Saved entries
□ □ □ □ □
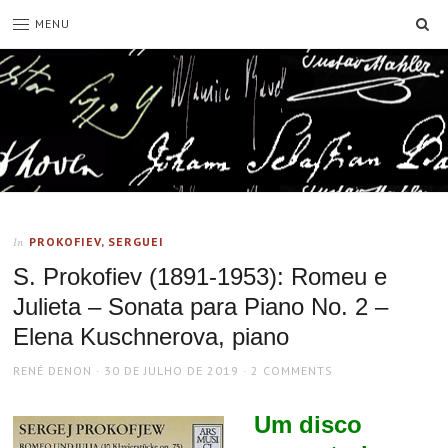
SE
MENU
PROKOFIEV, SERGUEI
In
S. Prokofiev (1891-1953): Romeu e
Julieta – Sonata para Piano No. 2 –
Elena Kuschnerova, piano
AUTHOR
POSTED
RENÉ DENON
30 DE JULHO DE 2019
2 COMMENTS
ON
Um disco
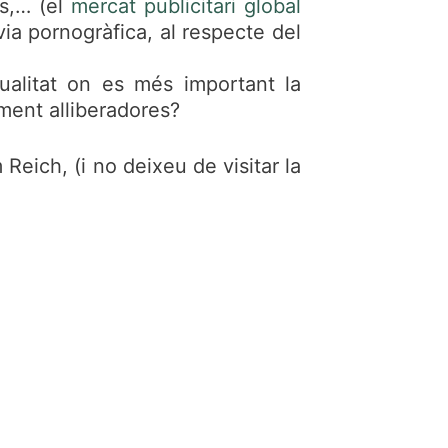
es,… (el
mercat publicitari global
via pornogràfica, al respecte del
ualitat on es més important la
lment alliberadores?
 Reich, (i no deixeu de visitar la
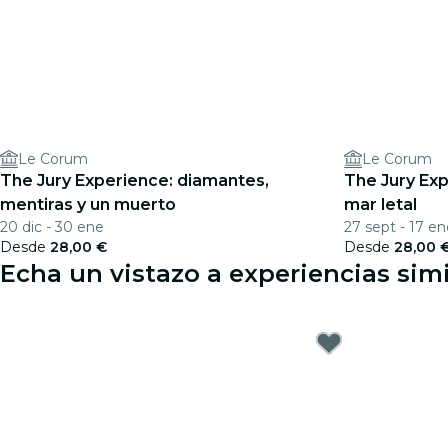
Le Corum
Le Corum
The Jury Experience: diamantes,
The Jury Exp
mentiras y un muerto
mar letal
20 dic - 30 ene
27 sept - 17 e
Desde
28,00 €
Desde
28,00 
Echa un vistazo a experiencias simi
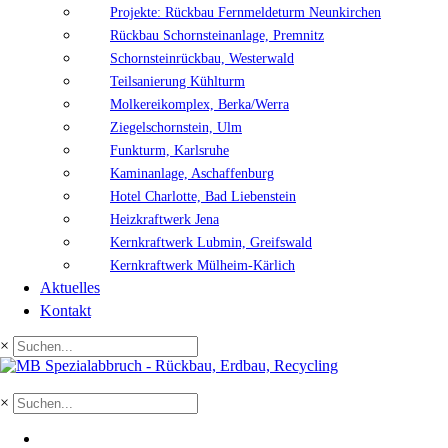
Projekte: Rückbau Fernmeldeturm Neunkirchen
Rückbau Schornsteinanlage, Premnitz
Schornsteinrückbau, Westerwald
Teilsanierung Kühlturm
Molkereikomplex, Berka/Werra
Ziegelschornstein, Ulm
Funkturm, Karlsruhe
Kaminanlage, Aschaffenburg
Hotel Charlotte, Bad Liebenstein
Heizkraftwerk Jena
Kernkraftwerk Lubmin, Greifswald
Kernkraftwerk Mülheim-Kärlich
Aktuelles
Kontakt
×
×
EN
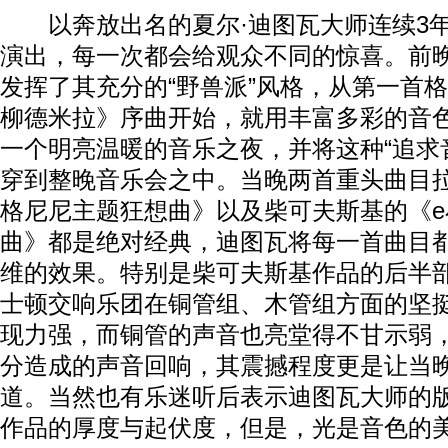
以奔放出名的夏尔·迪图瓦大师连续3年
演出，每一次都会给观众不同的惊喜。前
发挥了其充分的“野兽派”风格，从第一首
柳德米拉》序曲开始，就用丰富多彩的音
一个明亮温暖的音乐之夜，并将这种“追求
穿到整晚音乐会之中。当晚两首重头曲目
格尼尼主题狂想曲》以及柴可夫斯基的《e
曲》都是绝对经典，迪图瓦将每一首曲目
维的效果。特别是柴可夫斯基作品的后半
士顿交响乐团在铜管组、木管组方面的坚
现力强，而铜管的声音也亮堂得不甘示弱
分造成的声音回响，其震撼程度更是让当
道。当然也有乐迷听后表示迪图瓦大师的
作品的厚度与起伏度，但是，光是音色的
□ □ □ □ □
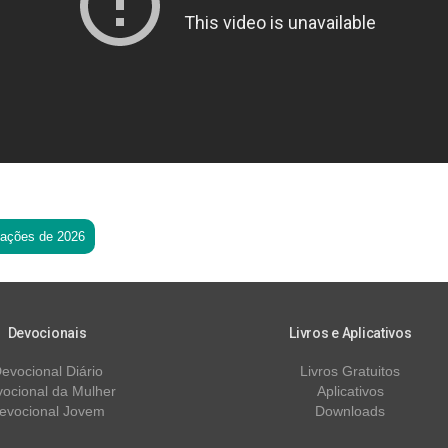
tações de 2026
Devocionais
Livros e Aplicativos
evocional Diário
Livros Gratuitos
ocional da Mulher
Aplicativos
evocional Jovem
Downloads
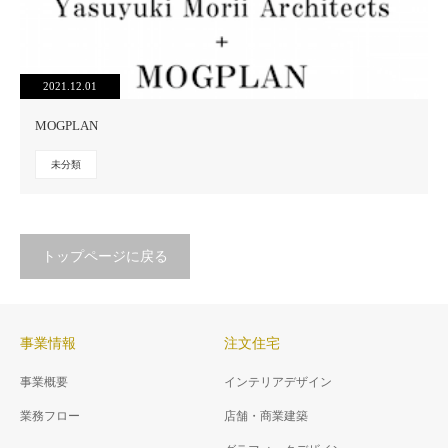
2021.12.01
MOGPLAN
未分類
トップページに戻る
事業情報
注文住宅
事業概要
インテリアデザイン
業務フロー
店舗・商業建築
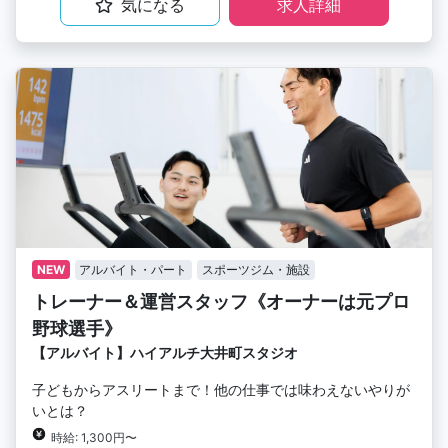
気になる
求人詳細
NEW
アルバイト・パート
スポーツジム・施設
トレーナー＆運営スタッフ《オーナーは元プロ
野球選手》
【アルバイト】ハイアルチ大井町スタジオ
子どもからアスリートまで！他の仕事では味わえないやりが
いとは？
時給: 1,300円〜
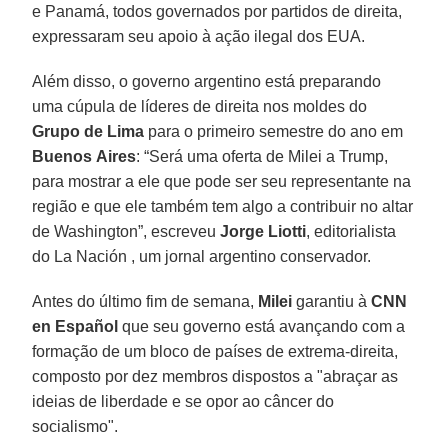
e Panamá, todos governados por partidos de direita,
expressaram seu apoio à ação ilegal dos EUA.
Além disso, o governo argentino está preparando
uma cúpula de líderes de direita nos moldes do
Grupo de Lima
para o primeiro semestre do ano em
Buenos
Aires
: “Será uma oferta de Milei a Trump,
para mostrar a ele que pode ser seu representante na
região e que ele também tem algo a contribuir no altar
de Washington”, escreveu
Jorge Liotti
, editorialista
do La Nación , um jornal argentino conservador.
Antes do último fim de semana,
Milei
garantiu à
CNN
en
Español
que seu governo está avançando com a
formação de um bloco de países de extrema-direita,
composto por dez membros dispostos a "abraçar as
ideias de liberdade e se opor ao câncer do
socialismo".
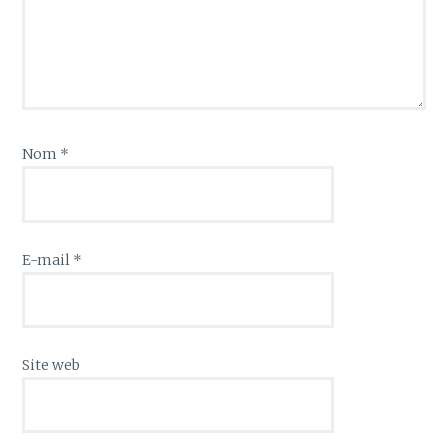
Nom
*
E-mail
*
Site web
□ □ □ □ □
THE TASK: Take every line from the data that includes the word "Milei".

RESULT OF THE EXERCISE:
: “Será uma oferta de Milei a Trump,
Milei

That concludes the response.